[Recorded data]
···

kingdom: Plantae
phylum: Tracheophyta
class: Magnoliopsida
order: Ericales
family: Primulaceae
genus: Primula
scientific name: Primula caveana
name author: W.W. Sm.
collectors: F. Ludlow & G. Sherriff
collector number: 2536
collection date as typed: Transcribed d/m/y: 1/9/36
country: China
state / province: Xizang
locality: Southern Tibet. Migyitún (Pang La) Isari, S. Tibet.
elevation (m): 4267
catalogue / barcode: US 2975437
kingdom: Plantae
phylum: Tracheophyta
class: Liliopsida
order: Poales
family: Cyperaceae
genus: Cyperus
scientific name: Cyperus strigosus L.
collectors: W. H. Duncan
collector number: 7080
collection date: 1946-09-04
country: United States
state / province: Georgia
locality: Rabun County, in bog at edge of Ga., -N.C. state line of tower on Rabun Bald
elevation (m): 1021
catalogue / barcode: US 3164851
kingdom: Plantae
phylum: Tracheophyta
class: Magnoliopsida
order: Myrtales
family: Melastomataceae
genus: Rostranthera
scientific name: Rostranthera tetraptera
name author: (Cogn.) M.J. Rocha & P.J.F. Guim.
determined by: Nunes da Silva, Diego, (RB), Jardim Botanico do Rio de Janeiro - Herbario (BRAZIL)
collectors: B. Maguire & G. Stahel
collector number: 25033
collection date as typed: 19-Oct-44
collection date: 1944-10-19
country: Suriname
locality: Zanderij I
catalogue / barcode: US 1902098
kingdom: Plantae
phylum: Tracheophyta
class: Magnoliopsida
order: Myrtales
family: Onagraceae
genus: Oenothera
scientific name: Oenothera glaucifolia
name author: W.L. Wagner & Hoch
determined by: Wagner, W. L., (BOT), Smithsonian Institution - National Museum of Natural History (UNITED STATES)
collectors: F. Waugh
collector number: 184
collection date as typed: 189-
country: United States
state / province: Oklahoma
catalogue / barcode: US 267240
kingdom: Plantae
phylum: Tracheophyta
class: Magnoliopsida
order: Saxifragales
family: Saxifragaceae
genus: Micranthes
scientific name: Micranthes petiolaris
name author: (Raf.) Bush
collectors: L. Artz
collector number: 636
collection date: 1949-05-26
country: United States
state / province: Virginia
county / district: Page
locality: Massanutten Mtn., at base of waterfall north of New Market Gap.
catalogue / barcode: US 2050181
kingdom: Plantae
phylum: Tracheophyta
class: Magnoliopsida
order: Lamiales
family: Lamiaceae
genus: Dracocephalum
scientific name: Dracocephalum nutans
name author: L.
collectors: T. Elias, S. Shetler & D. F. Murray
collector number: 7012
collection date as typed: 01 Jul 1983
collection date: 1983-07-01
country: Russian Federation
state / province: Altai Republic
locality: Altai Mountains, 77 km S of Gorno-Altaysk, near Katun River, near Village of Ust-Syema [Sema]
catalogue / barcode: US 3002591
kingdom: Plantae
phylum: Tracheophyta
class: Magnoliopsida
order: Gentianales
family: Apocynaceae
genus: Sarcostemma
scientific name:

···

**What is needed**. Extract each line of the data above that contains the string "typed". Treat uppercase and lowercase letters as different.

**Full output**.
collection date as typed: Transcribed d/m/y: 1/9/36
collection date as typed: 19-Oct-44
collection date as typed: 189-
collection date as typed: 01 Jul 1983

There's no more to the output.